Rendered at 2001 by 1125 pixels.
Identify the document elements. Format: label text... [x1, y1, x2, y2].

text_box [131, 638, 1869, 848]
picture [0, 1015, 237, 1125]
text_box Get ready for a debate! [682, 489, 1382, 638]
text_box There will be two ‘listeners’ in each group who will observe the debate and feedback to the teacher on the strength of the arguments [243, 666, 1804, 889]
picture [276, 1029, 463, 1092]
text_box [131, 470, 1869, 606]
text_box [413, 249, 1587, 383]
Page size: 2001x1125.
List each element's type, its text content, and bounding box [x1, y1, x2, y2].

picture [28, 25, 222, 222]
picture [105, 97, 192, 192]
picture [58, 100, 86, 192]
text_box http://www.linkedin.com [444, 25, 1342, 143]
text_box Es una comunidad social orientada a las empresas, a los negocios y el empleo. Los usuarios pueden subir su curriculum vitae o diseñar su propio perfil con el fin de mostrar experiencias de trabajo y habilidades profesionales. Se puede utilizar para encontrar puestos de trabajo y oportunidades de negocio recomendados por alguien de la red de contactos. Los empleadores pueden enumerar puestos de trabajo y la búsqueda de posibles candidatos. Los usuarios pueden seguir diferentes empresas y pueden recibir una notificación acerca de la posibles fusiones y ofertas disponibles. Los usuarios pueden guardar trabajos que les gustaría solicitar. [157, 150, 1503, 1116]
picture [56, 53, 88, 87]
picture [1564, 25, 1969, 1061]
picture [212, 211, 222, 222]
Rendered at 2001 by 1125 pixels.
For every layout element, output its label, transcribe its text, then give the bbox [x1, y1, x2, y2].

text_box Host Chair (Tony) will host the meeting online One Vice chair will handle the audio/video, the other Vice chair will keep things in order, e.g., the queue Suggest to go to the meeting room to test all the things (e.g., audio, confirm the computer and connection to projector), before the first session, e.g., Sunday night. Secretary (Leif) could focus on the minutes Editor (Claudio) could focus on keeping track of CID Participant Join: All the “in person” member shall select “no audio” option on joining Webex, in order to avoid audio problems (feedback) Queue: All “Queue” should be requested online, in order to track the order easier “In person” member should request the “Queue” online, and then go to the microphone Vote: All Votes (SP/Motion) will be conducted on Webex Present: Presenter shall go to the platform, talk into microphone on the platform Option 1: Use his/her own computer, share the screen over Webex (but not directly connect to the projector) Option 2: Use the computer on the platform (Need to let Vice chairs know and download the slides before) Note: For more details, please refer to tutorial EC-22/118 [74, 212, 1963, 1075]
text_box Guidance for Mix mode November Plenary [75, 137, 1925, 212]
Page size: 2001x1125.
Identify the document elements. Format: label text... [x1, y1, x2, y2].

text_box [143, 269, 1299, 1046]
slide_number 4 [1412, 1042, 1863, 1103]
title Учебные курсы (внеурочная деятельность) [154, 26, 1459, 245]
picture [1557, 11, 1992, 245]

^^^^^^^^^^^^^^^^

## What is being asked
Output the data exactly, so that every line matches the original.

## Solution for this task
Rendered at 2001 by 1125 pixels.
Identify the document elements. Format: label text... [x1, y1, x2, y2].

text_box [131, 638, 1869, 848]
picture [0, 1015, 237, 1125]
text_box Get ready for a debate! [682, 489, 1382, 638]
text_box There will be two ‘listeners’ in each group who will observe the debate and feedback to the teacher on the strength of the arguments [243, 666, 1804, 889]
picture [276, 1029, 463, 1092]
text_box [131, 470, 1869, 606]
text_box [413, 249, 1587, 383]
Page size: 2001x1125.
List each element's type, its text content, and bounding box [x1, y1, x2, y2].

picture [28, 25, 222, 222]
picture [105, 97, 192, 192]
picture [58, 100, 86, 192]
text_box http://www.linkedin.com [444, 25, 1342, 143]
text_box Es una comunidad social orientada a las empresas, a los negocios y el empleo. Los usuarios pueden subir su curriculum vitae o diseñar su propio perfil con el fin de mostrar experiencias de trabajo y habilidades profesionales. Se puede utilizar para encontrar puestos de trabajo y oportunidades de negocio recomendados por alguien de la red de contactos. Los empleadores pueden enumerar puestos de trabajo y la búsqueda de posibles candidatos. Los usuarios pueden seguir diferentes empresas y pueden recibir una notificación acerca de la posibles fusiones y ofertas disponibles. Los usuarios pueden guardar trabajos que les gustaría solicitar. [157, 150, 1503, 1116]
picture [56, 53, 88, 87]
picture [1564, 25, 1969, 1061]
picture [212, 211, 222, 222]
Rendered at 2001 by 1125 pixels.
For every layout element, output its label, transcribe its text, then give the bbox [x1, y1, x2, y2].

text_box Host Chair (Tony) will host the meeting online One Vice chair will handle the audio/video, the other Vice chair will keep things in order, e.g., the queue Suggest to go to the meeting room to test all the things (e.g., audio, confirm the computer and connection to projector), before the first session, e.g., Sunday night. Secretary (Leif) could focus on the minutes Editor (Claudio) could focus on keeping track of CID Participant Join: All the “in person” member shall select “no audio” option on joining Webex, in order to avoid audio problems (feedback) Queue: All “Queue” should be requested online, in order to track the order easier “In person” member should request the “Queue” online, and then go to the microphone Vote: All Votes (SP/Motion) will be conducted on Webex Present: Presenter shall go to the platform, talk into microphone on the platform Option 1: Use his/her own computer, share the screen over Webex (but not directly connect to the projector) Option 2: Use the computer on the platform (Need to let Vice chairs know and download the slides before) Note: For more details, please refer to tutorial EC-22/118 [74, 212, 1963, 1075]
text_box Guidance for Mix mode November Plenary [75, 137, 1925, 212]
Page size: 2001x1125.
Identify the document elements. Format: label text... [x1, y1, x2, y2].

text_box [143, 269, 1299, 1046]
slide_number 4 [1412, 1042, 1863, 1103]
title Учебные курсы (внеурочная деятельность) [154, 26, 1459, 245]
picture [1557, 11, 1992, 245]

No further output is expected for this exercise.